Exam AWS Certified Solutions Architect - Associate SAA-C03 topic 1 question 44 discussion

The correct solution is AB, as you can see here: https://aws.amazon.com/it/premiumsupport/knowledge-center/s3-audit-deleted-missing-objects/ It states the following: To prevent or mitigate future accidental deletions, consider the following features: Enable versioning to keep historical versions of an object. Enable Cross-Region Replication of objects. Enable MFA delete to require multi-factor authentication (MFA) when deleting an object version.

Enabling versioning on S3 ensures multiple versions of object are stored in bucket. When object is updated or deleted, new version is created, preserving previous version. Enabling MFA Delete adds additional layer of protection by requiring MFA device to be present when attempting to delete objects. This helps prevent accidental or unauthorized deletions by requiring extra level of authentication. C. Creating a bucket policy on S3 is more focused on defining access control and permissions for bucket and its objects, rather than protecting against accidental deletion. D. Enabling default encryption on S3 ensures that any new objects uploaded to bucket are automatically encrypted. While encryption is important for data security, it does not directly address accidental deletion. E. Creating lifecycle policy for objects in S3 allows for automated management of objects based on predefined rules. While this can help with data retention and storage cost optimization, it does not directly protect against accidental deletion.

c: won't be able to delete anyhting d: doesn't change anything e: baseless

AB is the correct solution here as we need MFA delete for making the deletion process inevitable and also we need S3 bucket versioning for MFA delete.

To protect critical data in an S3 bucket from accidental deletion, these two features provide robust safeguards: A. Enable versioning on the S3 bucket: Versioning allows the bucket to maintain multiple versions of an object. Even if an object is accidentally deleted, the previous version can be restored, ensuring data recovery. B. Enable MFA Delete on the S3 bucket: MFA Delete adds an additional layer of security by requiring multi-factor authentication for deletion operations. This prevents accidental or unauthorized deletions.

To protect critical data in an Amazon S3 bucket from accidental deletion, a solutions architect should take the following steps: Enable versioning on the S3 bucket: This allows you to recover objects that are accidentally deleted or overwritten by keeping multiple versions of an object. Enable MFA Delete on the S3 bucket: This adds an extra layer of security by requiring multi-factor authentication (MFA) for delete operations, which helps prevent accidental or unauthorized deletions

Ans A,B - as per 'kwabsAA' 2 months ago "To protect data from accidental deletion, the correct answers are B and D. Versioning does not prevent accidental deletion; it only allows for recovery after the fact. Multi-Factor Authentication (MFA) helps prevent accidental deletion by requiring an additional confirmation step before deletion, making it deliberate rather than accidental.
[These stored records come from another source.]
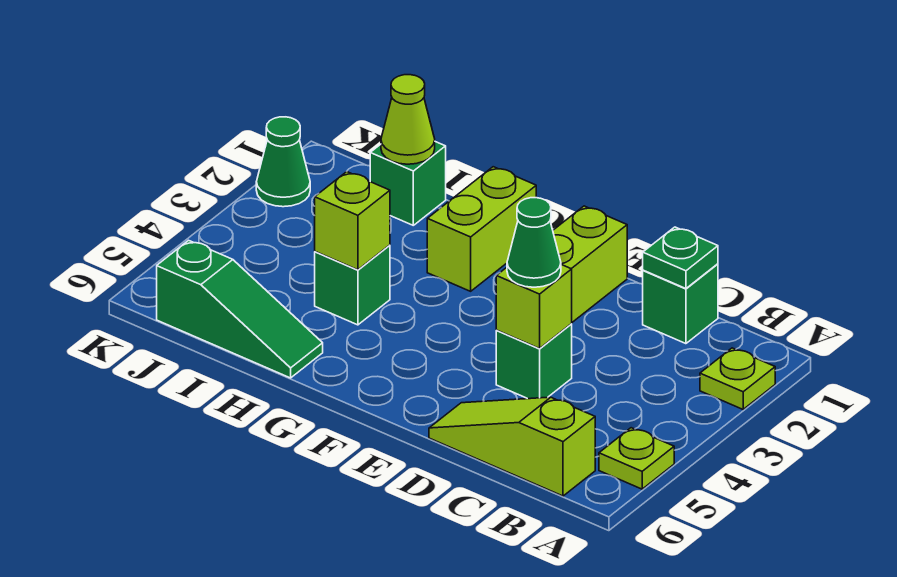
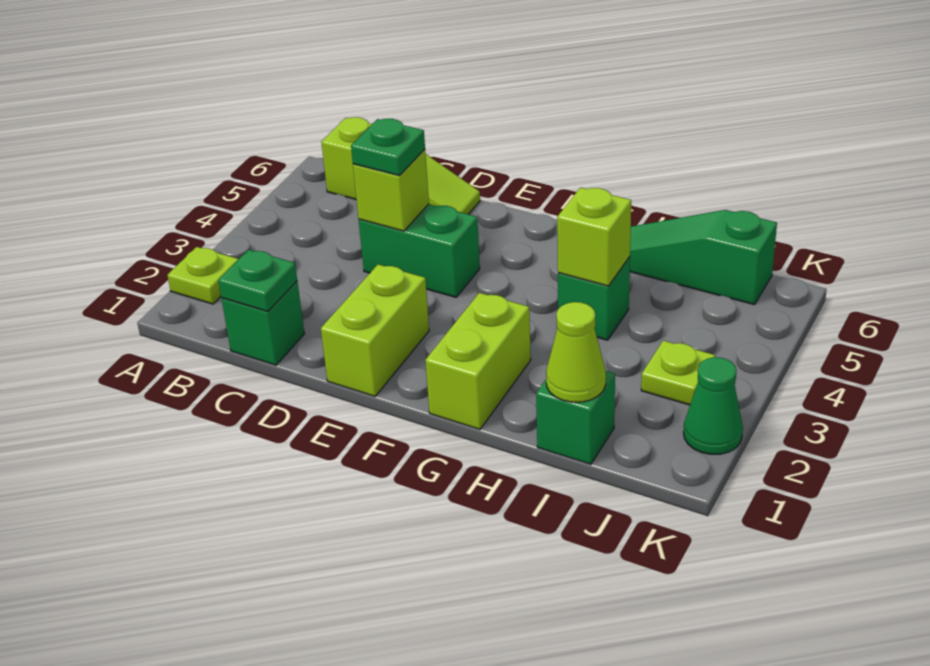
lime 1x1 plate [599,428,674,489] -> lime 1x1 plate moved to [641,341,715,405]
green 1x1 brick [496,324,572,399] -> green 1x2 brick [359,204,480,297]
green 1x1 cone [507,198,561,287] -> green 1x1 plate [351,119,425,176]

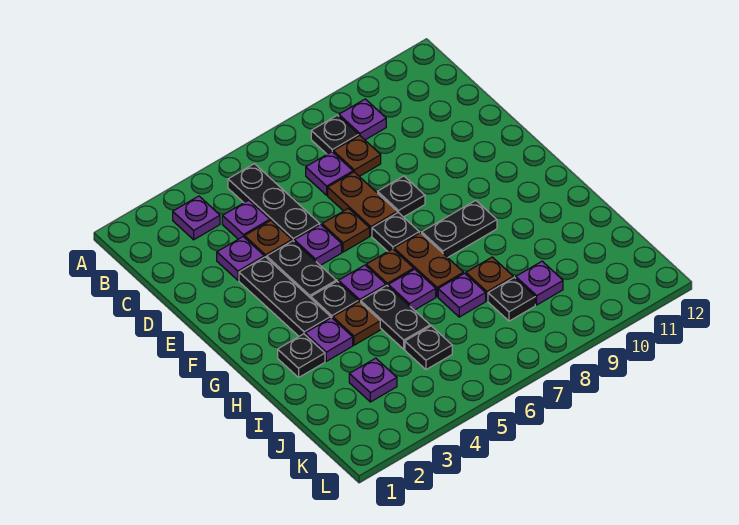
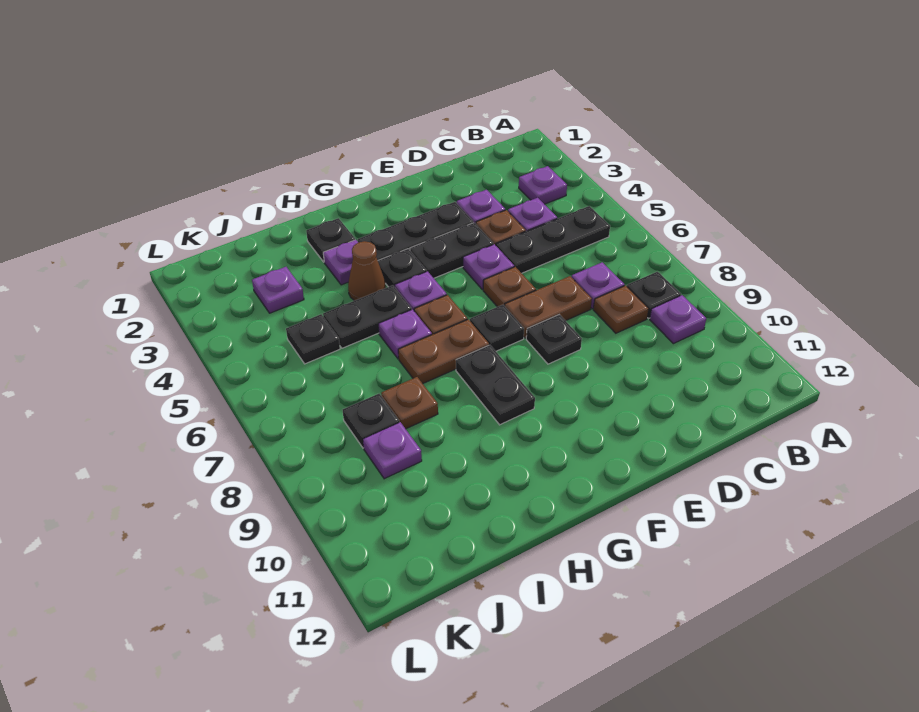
brown 1x1 plate [333,302,380,345] -> brown 1x1 cone [348,241,386,301]
purple 1x1 plate [438,273,486,317] -> none

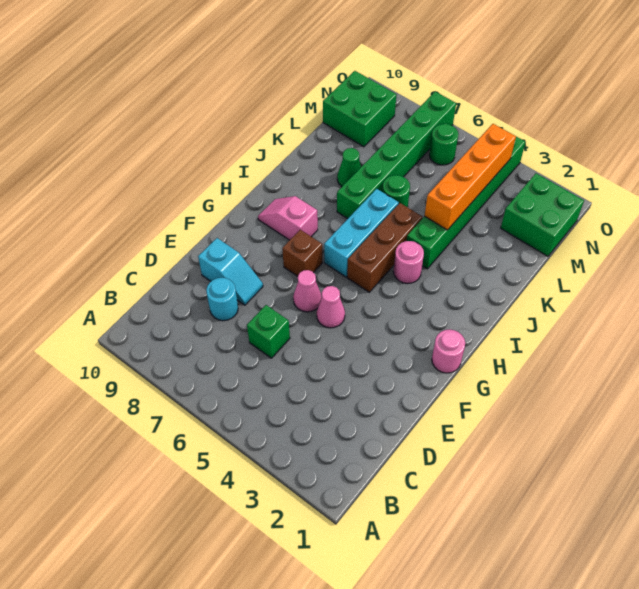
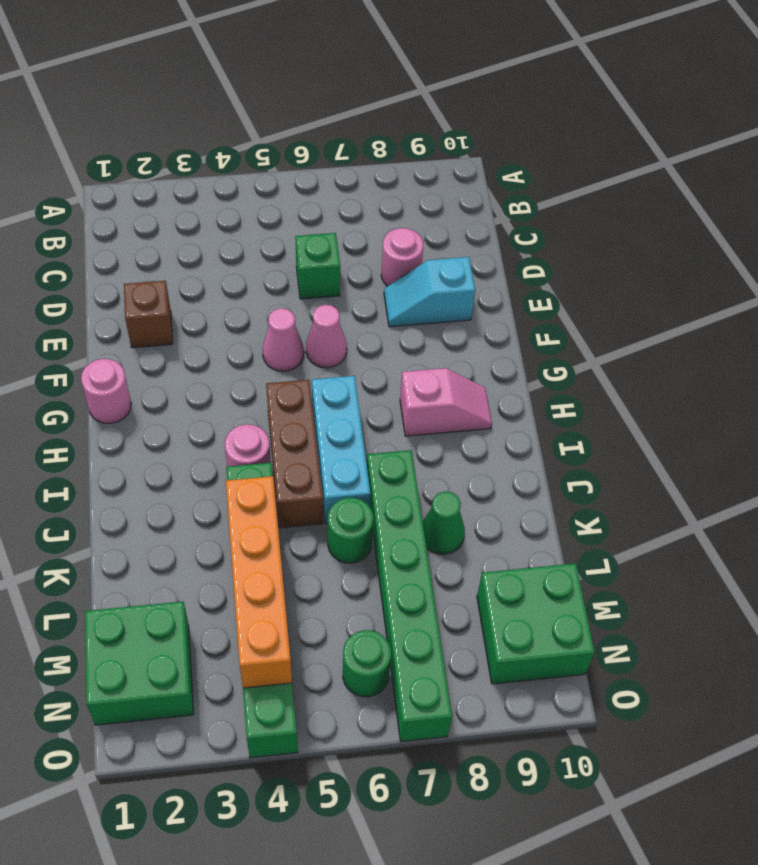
cyan 1x1 round brick [206,278,238,321] -> pink 1x1 round brick [381,228,423,286]
brown 1x1 brick [282,230,322,276] -> brown 1x1 brick moved to [124,281,173,348]

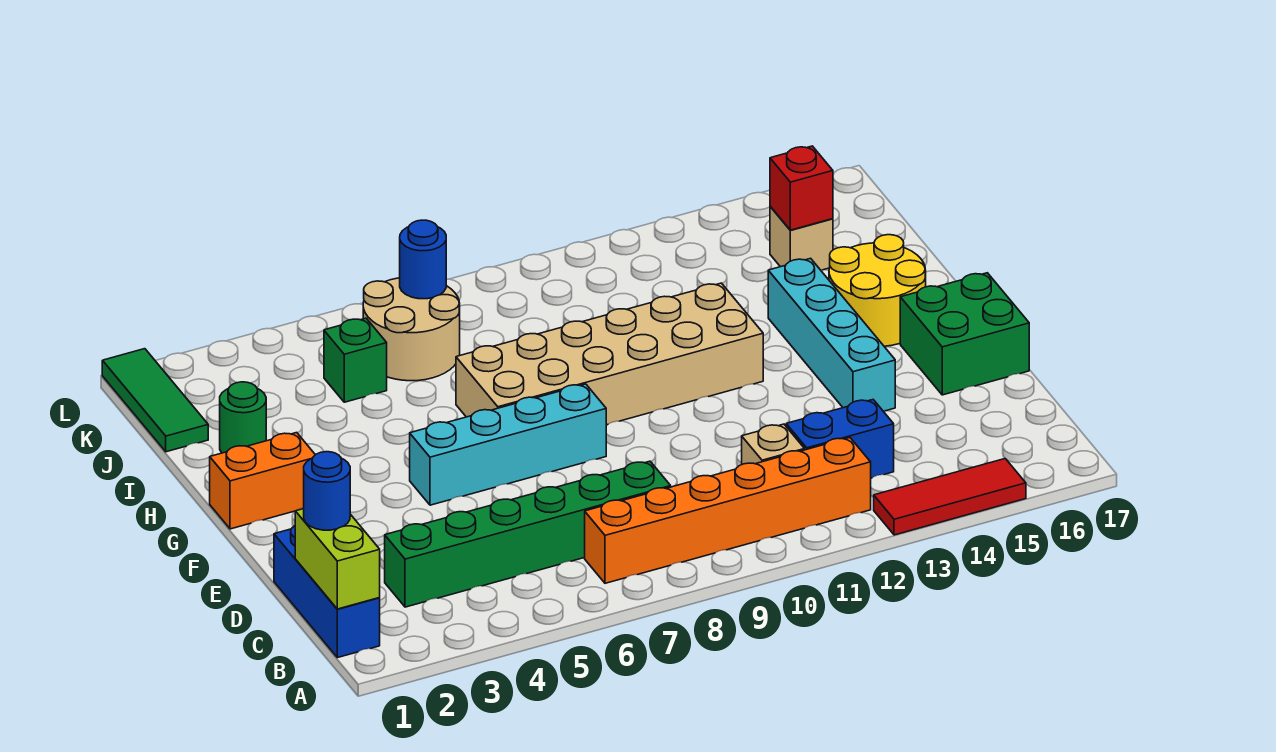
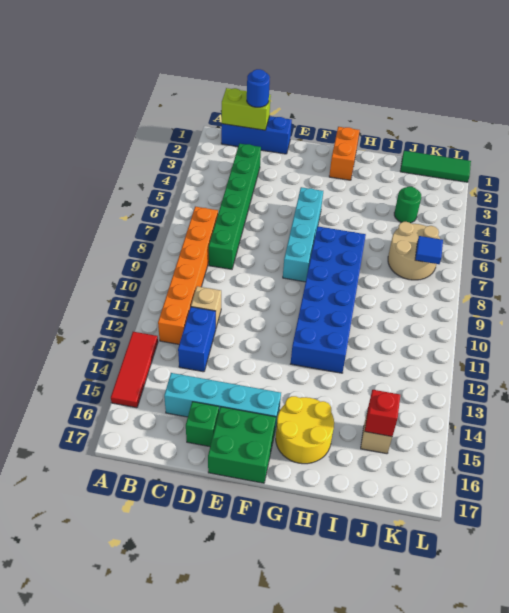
cyan 1x4 brick [768,258,895,411] -> cyan 1x4 brick moved to [164,373,281,430]
tan 2x6 brick [456,283,763,425] -> blue 2x6 brick [291,227,366,373]
green 1x1 round brick [220,382,266,453] -> green 1x1 round brick moved to [394,187,421,223]
green 1x1 brick [324,318,387,402] -> green 1x1 brick moved to [186,402,219,447]
blue 1x1 round brick [400,220,446,299] -> blue 1x1 tile [415,236,443,264]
Option D, which involves encryption, ensures that only individuals with the encryption keys can read or manipulate the data, thus preventing unauthorized access and manipulation, including deletion."

encryption will not prevent accidental deletions

To protect data from accidental deletion, the correct answers are B and D. Versioning does not prevent accidental deletion; it only allows for recovery after the fact. Multi-Factor Authentication (MFA) helps prevent accidental deletion by requiring an additional confirmation step before deletion, making it deliberate rather than accidental. Option D, which involves encryption, ensures that only individuals with the encryption keys can read or manipulate the data, thus preventing unauthorized access and manipulation, including deletion.

BD. For D, When you encrypt data, an unauthorized user (without the encryption key) cannot manipulate the data (ie. decryption, modifying, deletion).

AB will be the correct answer.

This could be done if we enable MFA delete on the bucket but in order to enable this bucket versioning must be done. Hence A and B would be the answer.

I am getting so confused about what answers I should study. The answers don't match here or in ChatGPT. Can anyone who just took the exam, and passed, point me in the right direction? TIA!

B: MFA to put an extra step to verify deletion and stop from accidental deletion A: Versioning for recovery of objects that were deleted accidentally even with MFA Remember, the solution is not required to STOP from deletion. It just wants to STOP ACCIDENTAL deletion. CDE offer nothing related to accidental deletion

Not sure why Answer is BD. I am trying to rationalize it. What I guess could be to address keyword "critical data" where set default encryption is just enhance the security of stored data but does not prevent from deletion. This will be have 2 options A, B for that. B is make sense to ensure user know what to delete on second layer. For option A, it just help you to audit and recovered what was accidentally deleted but does not "prevent" accidentally delete.

Agree, s3 encryption does not prevent deletion

Yeah so.. encryption is enabled by default on S3, sooooo why is the answer D. --------- Starting today, Amazon Simple Storage Service (Amazon S3) encrypts all new objects by default. Now, S3 automatically applies server-side encryption (SSE-S3) for each new object, unless you specify a different encryption option.